Air movement and energy flows in an air-conditioned and partitioned industrial environment.

This study concerns an investigation into air movement
and associated energy flows within the environment of a
synthetic fibre producing factory. A multiplicity of airconditioning
and ventilation systems were operated within
the factory to provide a suitable atmosphere for the yarn,
and also to allow some degree of comfort in hot production
areas. Potential for improved operation of these systems
was anticipated.
Initial experiments showed certain anomalies and
problems relating to air conditions and air movement; and an
important facet of the production areas was identified as
the regular partitioning created by the machine layout.
A review of previous studies of building air flows
indicated a lack of information relating to industrial and
partitioned areas. Mathematical relationships for air flows
were studied and the interactions of similar, closely spaced
partitions were considered.
A series of model scale tests using simple layouts
supported a theory of interaction. The effect was
substantial for wall type partitions and a considerable
overestimation could result from the simple additive
approach to determination of total resistance.At the factory a computer based monitoring scheme was
designed and installed in order to establish environmental
conditions and energy flows. The concept of "total thermal
efficiency" was developed as a means of evaluating the
performance of some of the air-conditioning systems. Considerable
variations were evident between seasons and between
systems; improvements being possible and recommended.

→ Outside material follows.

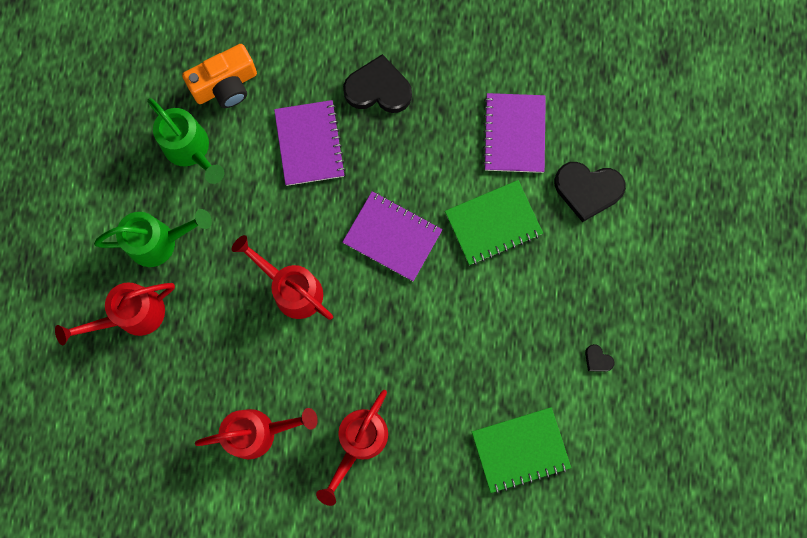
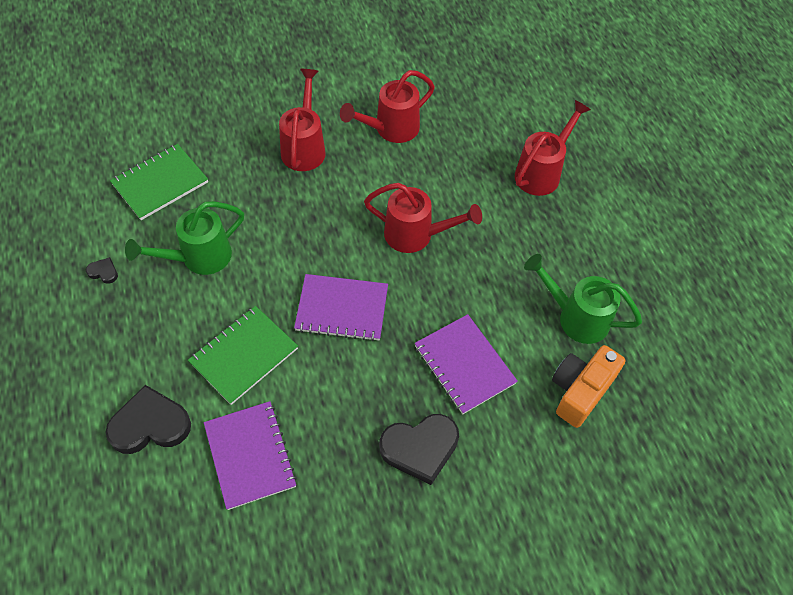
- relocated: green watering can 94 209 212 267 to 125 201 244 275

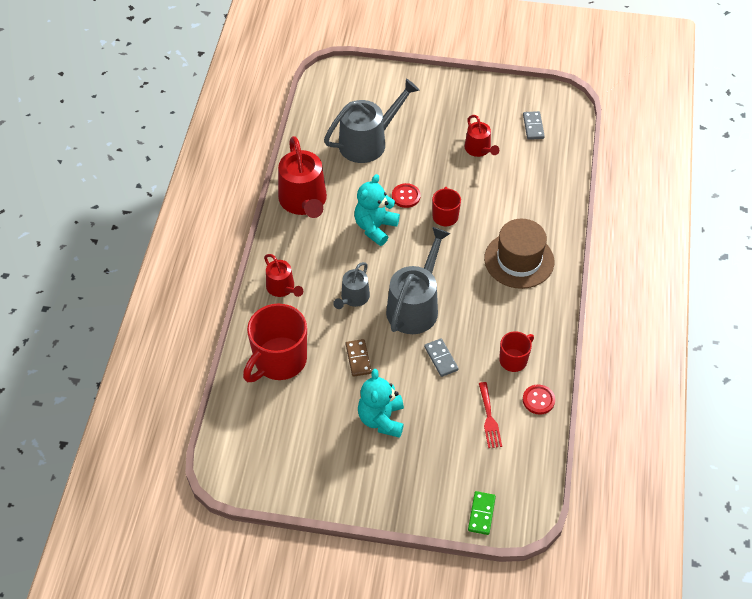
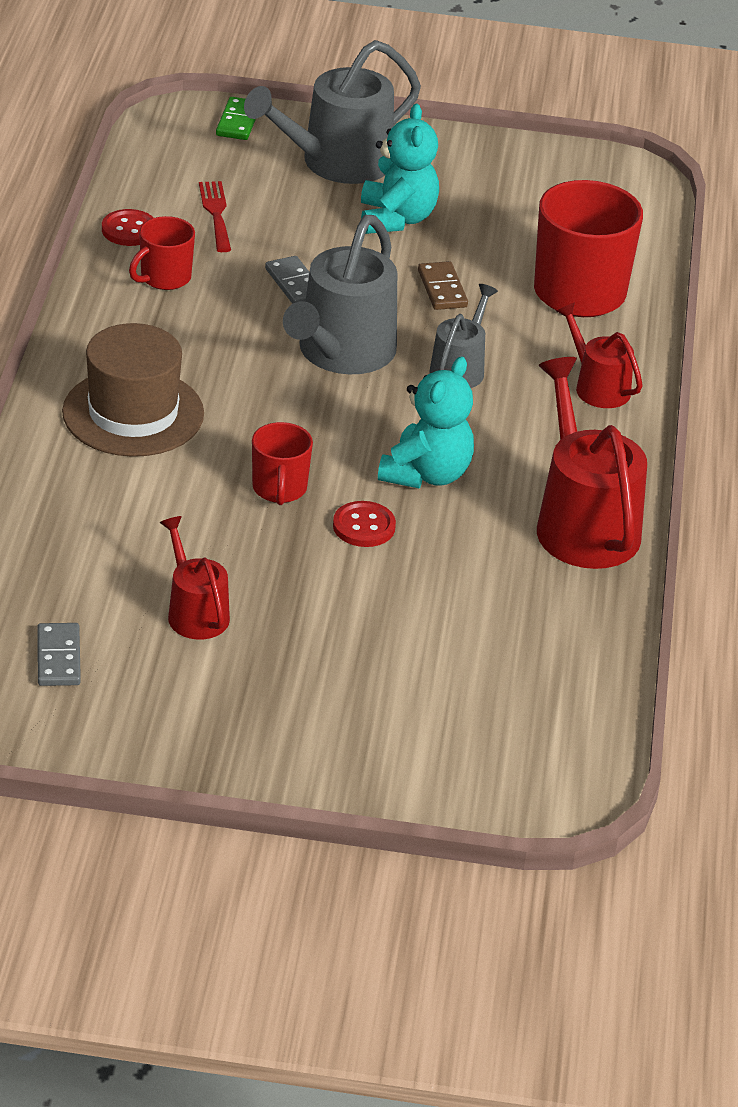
- relocated: grey watering can 324 79 419 163 to 244 40 421 184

Air flows were also investigated using Nitrous Oxide as
a tracer gas. The effect of the internal partitioning
combined with the high degree of ventilation and
air-conditioning was to "compartmentalize" the spaces between
the machines in the production areas, semi-isolating each
from its neighbours. Thus, the results of the simplified
model scale work could not be applied directly. However the
isolation of the spaces offers potential for better systems
operation by reducing air-conditioning requirements.